What telogen effluvium actually is
Normal hair follicles cycle through three phases: anagen (growth, 2–7 years), catagen (transition, 2–3 weeks), and telogen (rest, 2–4 months followed by shedding). About 10–15% of your hairs are in telogen at any given time. Metabolic stress — rapid weight loss, surgery, high fever, pregnancy, significant nutritional shortfall — can push an unusually high fraction of hairs into telogen simultaneously, which all shed 2–3 months later. That mass shedding is what we call telogen effluvium (TE).

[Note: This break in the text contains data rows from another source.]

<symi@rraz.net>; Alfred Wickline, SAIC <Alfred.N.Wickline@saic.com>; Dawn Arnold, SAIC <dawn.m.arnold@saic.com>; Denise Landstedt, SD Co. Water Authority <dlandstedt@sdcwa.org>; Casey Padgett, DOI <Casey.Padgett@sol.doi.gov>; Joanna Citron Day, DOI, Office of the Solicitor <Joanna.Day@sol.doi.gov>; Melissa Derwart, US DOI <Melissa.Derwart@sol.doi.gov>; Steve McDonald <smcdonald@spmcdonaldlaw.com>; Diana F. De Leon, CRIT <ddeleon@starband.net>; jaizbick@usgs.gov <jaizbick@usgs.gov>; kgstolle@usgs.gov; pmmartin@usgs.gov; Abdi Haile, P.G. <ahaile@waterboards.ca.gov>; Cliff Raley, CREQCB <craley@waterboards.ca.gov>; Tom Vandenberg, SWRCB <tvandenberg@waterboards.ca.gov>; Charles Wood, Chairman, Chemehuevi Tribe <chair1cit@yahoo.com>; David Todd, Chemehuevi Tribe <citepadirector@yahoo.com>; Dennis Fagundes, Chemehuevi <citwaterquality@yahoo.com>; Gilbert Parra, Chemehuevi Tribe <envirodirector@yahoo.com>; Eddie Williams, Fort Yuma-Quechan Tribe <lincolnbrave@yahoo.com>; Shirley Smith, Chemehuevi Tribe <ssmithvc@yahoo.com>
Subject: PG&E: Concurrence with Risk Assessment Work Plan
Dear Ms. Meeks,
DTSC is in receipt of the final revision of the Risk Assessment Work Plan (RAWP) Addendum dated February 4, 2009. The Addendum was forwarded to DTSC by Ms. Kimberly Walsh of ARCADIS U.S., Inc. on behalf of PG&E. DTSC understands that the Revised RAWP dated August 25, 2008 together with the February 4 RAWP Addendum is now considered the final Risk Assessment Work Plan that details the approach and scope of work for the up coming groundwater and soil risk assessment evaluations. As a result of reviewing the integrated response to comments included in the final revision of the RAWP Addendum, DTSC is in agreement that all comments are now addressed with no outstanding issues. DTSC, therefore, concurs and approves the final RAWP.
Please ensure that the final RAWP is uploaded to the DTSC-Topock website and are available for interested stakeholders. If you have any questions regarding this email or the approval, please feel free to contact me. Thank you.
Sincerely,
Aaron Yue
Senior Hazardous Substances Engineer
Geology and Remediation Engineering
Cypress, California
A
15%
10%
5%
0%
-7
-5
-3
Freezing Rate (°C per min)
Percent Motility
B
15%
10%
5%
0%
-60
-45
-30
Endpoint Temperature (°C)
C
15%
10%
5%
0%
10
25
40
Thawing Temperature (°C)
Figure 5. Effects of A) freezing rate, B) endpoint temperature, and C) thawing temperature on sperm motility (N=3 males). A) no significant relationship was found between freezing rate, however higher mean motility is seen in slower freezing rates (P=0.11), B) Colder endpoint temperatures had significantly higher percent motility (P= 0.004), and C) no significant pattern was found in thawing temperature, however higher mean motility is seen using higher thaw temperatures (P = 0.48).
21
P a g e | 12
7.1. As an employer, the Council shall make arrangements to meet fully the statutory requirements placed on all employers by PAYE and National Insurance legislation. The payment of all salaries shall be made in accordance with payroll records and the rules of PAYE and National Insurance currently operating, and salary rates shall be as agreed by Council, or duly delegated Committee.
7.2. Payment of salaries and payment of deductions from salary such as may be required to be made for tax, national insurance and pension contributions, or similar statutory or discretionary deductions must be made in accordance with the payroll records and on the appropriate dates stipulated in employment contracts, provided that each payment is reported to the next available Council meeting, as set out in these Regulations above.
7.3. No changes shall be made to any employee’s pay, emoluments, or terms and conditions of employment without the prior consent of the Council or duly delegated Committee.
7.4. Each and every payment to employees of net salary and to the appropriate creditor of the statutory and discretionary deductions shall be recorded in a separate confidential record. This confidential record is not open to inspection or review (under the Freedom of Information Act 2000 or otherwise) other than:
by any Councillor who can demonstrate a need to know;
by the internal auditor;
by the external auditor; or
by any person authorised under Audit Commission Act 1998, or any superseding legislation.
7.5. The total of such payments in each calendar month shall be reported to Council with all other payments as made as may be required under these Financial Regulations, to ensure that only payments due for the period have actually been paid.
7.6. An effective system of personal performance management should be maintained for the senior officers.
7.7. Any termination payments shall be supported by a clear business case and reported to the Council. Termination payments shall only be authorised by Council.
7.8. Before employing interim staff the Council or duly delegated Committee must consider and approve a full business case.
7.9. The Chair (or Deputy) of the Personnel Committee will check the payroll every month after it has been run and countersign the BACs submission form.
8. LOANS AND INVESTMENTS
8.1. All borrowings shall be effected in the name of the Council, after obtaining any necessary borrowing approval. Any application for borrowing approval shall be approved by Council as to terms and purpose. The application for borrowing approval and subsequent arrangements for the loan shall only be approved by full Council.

Why GLP-1 specifically triggers TE
Rapid weight loss of any kind is a TE trigger. GLP-1s produce faster weight loss than most non-surgical interventions (1% body weight per week during the steep phase), and appetite suppression often pushes patients into inadvertent protein and micronutrient shortfall. The combination is a near-perfect TE setup.
Nutritional prevention stack
- Protein: 1.2–1.6 g/kg goal weight. Hair is ~90% protein (keratin) — deficiency shows up here first.
- Iron / ferritin: Check at baseline. Target ferritin > 70 ng/mL for hair growth in women; > 100 is aggressive.
- Zinc: 8–11 mg/day. Low zinc correlates with TE.
- Biotin: 2.5–5 mg/day (evidence-light but safe).
- Vitamin D: 1,000–2,000 IU/day if your level is < 40 ng/mL.
- B12: Supplement if baseline < 400 pg/mL.
Behavioral interventions during active shedding
- Be gentle — no tight ponytails, no heat styling, minimal chemical treatments.
- Wash less frequently. 2–3×/week is enough.
- Consider a silk pillowcase — reduces friction-driven breakage.
- Use a wide-tooth comb on wet hair rather than a brush.
- Minoxidil (topical, 2% or 5%) has modest evidence; OTC and generally well-tolerated.
When to see a dermatologist
If shedding is severe (obvious scalp visibility change), if it’s been > 9 months with no improvement, if you have patchy loss rather than diffuse thinning, or if you have other hair-related symptoms (itching, scaling, pain), see a dermatologist. They’ll check your labs (iron, thyroid, vitamin D), examine the scalp, and may do a trichoscopy to differentiate TE from other causes.